Should you be investing in emerging markets?
Rising US rates and tightening US dollar liquidity are causing stress in some emerging markets. This has been the main impetus behind a recent outflow of funds from these markets as investors have become more cautious. For Australians, is investing in emerging market assets advisable for a diversified portfolio?
In our view, there are three factors that are likely to impact emerging markets in the near term
- US rate rises and tightening liquidity leading to US dollar strength against most currencies
- oil price strength in US dollars and especially in local currency terms
- geopolitical uncertainty, in particular ‘trade wars’, which seem likely to disproportionately affect some emerging market exporting countries
US dollar strength is the most obvious and immediate factor, however, we note that significant weakness in emerging market currencies is mostly limited to Argentina, Brazil, Turkey and South Africa (to an extent). A number of important countries under the ‘emerging markets’ banner are in better positions financially than in previous cycles and therefore a broad ‘contagion’ is, in our view, unlikely.
Growth overall remains solid, particularly in the Asian region
Morgan Stanley estimates 2018 and 2019 growth for Asia to be about five per cent. Key Asian markets are also running current account surpluses, limiting the effect of higher US rates and tighter liquidity. Accordingly, Asian markets remain a key exposure for our investments.
Risks do remain. As US rates continue to rise, local currencies will come under pressure. Local central banks may feel forced into raising their own benchmark rates to combat currency weakness and increasing inflation, thus dampening growth in these economies.

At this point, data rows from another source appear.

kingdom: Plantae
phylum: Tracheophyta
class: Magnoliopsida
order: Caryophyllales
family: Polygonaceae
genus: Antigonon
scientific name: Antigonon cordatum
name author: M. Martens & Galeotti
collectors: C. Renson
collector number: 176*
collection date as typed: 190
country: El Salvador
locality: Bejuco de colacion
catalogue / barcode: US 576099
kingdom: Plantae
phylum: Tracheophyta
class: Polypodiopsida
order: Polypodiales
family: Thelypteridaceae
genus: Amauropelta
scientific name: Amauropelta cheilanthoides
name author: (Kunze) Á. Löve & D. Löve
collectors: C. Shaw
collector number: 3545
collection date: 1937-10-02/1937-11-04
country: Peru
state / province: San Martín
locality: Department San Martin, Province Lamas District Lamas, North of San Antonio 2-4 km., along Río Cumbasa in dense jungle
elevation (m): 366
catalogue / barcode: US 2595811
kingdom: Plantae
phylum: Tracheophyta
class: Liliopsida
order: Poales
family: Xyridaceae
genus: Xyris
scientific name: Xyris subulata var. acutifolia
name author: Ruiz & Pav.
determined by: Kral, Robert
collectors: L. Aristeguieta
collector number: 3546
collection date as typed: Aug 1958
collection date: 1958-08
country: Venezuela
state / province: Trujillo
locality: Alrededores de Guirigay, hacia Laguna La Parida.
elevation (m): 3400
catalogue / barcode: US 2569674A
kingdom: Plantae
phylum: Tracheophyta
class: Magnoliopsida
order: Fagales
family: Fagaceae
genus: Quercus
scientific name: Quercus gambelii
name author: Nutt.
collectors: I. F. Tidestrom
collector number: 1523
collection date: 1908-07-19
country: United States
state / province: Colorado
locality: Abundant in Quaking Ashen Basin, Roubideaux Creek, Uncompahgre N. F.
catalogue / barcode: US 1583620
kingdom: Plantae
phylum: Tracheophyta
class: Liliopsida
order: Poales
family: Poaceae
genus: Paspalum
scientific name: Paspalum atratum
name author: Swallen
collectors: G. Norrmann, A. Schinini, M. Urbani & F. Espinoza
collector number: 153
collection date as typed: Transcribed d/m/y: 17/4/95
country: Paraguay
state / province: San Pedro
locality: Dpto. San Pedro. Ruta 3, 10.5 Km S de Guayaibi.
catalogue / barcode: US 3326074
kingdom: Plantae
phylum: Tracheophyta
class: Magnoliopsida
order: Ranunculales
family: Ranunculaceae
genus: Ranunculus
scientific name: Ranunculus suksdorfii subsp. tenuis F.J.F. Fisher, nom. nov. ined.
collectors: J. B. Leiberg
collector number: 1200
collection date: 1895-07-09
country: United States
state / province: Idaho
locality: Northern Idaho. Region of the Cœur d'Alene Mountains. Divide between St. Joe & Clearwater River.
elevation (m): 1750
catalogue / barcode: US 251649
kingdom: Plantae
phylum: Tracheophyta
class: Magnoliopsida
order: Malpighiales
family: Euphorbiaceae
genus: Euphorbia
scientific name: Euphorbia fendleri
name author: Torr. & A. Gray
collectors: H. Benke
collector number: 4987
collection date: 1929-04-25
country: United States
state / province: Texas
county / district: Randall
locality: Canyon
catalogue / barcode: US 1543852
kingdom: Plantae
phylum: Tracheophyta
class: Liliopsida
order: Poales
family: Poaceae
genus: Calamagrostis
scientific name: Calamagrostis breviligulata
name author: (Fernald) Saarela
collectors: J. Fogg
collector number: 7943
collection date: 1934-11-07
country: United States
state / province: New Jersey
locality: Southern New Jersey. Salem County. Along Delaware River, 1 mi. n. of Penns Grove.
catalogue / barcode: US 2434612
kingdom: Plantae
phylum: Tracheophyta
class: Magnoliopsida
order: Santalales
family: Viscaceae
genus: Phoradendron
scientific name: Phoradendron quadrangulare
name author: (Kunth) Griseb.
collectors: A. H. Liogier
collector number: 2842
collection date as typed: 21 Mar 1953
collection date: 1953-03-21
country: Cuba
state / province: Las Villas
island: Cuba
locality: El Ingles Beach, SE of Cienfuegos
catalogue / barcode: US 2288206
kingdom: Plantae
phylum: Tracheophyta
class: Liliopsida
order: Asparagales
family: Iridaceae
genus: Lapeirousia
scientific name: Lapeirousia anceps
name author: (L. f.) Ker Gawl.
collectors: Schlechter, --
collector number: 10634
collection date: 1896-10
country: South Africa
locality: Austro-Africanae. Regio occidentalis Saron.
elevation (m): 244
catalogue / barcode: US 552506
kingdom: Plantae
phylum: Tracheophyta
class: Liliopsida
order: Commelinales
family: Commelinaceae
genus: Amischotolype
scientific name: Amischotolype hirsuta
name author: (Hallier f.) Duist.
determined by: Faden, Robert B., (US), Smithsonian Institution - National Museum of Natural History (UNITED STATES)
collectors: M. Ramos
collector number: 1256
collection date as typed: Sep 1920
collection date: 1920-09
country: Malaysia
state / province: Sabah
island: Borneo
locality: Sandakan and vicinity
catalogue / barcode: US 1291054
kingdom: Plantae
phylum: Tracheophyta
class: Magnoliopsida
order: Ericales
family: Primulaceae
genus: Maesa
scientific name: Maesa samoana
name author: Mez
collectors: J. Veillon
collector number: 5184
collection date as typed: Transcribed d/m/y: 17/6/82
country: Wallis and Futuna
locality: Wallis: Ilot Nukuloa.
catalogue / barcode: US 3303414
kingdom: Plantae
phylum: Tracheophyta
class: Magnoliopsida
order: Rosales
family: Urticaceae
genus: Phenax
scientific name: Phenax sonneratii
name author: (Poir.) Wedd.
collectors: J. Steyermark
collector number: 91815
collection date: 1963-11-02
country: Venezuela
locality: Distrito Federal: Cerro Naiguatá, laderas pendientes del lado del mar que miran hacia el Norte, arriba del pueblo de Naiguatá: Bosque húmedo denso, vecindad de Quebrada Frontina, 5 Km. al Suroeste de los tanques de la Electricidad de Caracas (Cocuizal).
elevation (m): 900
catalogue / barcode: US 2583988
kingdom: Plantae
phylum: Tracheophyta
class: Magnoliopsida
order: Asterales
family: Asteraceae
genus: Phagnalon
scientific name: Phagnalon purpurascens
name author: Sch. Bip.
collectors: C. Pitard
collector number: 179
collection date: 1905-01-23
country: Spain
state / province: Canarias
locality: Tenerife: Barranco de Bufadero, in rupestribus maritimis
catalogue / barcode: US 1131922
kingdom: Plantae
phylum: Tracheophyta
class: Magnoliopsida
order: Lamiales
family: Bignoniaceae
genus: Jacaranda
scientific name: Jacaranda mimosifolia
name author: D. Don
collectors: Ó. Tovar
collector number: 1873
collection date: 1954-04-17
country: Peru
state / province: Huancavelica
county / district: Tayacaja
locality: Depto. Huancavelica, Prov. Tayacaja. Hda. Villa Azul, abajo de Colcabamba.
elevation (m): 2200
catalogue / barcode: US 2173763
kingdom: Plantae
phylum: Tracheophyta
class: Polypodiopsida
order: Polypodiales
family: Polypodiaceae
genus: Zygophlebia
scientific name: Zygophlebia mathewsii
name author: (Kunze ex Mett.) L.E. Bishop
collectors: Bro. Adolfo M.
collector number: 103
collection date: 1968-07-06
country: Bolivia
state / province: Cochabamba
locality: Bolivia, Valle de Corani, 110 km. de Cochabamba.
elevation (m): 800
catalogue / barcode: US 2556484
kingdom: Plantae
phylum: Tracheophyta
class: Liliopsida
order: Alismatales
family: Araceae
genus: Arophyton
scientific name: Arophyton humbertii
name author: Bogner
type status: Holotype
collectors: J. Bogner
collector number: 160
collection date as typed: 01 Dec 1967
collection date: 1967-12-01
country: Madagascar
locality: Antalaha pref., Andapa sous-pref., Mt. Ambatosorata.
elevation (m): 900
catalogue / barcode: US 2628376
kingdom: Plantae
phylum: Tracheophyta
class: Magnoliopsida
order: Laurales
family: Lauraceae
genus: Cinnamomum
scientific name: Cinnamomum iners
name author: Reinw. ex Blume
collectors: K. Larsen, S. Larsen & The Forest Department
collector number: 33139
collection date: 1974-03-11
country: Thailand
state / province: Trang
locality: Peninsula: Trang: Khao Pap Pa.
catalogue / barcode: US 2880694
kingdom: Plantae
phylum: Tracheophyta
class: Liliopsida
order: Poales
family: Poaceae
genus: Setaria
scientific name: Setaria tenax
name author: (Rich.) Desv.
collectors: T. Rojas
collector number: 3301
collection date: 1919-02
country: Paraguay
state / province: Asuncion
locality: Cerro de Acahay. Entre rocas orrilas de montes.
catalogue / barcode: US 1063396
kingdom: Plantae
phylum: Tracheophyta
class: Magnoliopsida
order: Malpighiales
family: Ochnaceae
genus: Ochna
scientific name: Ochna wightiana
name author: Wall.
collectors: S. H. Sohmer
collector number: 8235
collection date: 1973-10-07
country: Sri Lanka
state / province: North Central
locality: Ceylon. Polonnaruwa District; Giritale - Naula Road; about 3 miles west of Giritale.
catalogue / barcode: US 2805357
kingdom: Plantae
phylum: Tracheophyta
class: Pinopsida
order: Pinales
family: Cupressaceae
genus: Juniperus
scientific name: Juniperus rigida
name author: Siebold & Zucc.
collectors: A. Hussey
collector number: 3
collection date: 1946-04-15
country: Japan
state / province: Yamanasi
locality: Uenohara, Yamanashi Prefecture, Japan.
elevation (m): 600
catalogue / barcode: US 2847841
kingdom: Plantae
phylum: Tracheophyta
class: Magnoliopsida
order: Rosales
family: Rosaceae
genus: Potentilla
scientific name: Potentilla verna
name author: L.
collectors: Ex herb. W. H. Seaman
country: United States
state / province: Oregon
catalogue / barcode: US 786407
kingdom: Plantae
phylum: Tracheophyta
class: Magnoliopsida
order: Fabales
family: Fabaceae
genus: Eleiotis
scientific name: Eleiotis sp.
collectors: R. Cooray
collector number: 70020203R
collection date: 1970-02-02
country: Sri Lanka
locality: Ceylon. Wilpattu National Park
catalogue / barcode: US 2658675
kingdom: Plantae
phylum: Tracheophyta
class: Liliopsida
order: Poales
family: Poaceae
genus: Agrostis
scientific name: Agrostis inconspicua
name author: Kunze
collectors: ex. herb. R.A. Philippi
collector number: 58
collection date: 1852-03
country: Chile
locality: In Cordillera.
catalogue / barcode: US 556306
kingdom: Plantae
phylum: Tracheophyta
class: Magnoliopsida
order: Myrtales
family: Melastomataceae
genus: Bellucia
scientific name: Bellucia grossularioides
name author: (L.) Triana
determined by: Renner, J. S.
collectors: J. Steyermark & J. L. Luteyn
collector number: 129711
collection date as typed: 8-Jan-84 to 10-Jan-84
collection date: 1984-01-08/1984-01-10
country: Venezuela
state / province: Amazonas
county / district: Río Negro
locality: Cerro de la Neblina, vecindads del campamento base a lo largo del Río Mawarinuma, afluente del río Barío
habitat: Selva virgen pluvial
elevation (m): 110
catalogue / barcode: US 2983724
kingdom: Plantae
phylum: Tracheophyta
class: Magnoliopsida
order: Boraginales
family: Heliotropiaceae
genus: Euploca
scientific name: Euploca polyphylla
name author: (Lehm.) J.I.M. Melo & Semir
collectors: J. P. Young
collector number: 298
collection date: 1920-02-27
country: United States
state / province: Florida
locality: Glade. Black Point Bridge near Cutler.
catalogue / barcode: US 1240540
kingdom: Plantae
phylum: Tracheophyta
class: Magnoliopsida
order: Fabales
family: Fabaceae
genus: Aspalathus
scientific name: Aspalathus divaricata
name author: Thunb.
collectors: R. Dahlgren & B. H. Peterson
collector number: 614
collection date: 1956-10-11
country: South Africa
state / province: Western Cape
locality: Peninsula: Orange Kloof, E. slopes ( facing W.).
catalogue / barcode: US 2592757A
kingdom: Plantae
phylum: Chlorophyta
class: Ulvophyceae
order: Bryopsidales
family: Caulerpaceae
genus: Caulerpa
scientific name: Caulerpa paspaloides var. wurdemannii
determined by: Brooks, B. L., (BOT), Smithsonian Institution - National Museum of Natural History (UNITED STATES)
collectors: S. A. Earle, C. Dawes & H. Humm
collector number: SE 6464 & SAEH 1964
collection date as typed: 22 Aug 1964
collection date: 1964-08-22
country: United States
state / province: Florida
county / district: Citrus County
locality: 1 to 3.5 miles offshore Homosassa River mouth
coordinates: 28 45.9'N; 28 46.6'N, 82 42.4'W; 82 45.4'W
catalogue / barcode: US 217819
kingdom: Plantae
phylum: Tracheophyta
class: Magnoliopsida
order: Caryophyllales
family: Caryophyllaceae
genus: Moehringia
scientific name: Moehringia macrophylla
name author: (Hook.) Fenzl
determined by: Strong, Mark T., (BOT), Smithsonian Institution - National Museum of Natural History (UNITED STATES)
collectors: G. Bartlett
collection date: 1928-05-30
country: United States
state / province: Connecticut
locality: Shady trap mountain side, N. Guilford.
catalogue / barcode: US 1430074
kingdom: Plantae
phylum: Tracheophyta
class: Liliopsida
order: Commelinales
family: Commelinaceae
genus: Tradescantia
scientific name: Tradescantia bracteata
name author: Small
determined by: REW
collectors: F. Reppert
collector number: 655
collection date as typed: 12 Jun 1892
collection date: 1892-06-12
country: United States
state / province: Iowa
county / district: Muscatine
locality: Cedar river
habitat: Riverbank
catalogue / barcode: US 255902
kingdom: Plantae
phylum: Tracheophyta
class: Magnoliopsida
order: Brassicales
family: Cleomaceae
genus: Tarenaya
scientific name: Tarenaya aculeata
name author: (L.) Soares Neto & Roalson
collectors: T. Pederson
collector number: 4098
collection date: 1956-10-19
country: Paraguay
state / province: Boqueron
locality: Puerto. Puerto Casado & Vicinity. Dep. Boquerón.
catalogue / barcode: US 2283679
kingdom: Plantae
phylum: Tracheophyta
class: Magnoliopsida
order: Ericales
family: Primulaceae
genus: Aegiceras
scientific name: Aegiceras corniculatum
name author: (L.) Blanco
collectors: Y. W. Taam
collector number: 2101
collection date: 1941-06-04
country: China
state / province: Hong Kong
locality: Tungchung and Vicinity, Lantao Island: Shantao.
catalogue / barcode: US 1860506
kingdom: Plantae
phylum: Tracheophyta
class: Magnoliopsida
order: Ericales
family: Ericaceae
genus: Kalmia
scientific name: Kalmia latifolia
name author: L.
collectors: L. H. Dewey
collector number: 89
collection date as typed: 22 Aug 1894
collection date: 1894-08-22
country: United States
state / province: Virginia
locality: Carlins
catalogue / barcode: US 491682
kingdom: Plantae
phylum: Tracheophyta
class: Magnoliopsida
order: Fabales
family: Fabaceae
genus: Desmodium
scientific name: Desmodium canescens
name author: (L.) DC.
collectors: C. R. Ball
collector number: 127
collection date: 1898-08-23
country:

Debt levels for some emerging markets have grown in recent years and rising rates will make it harder for countries with large US dollar denominated balances to service and repay that debt.
Rising oil prices are already affecting energy importers in weak financial positions such as Argentina, Turkey and South Africa. The rise will also likely act as a drag on growth in other big energy importers such as India and China.
A looming US trade war is not expected to be helpful
The US economy will also likely not benefit. In our view, a trade war is likely to act as a drag on growth for exporting economies. In 2015, to positive effect, China injected significant monetary stimulus to combat a world slowdown. We believe that China’s ability to do so in the event of continuing trade uncertainty is more limited today given higher debt levels, overcapacity and pollution issues. The emerging markets (and indeed Australia) are less likely to be rescued by China this cycle.
Over the longer term, the positive macro story in key emerging markets remains intact
We believe the differences are often greater than the similarities between countries under the broad emerging markets umbrella and it is important to be selective in choosing exposure. However, overall we expect markets to remain volatile for a period, and for certain countries to struggle as US rates continue to rise. Geopolitical uncertainty and higher oil prices will also affect investor sentiment – therefore, in the short-to-medium term we are cautious, but remain positive about the longer-term demographic and economic drivers.
This insight may contain general financial advice and was prepared without taking into account your objectives, financial situation or needs. Before acting on any advice, you should consider whether the advice is appropriate to you. Seeking professional personal advice is always highly recommended. Any forward-looking statements are based on current expectations at the time of writing. No assurance can be given that such expectations will prove to be correct.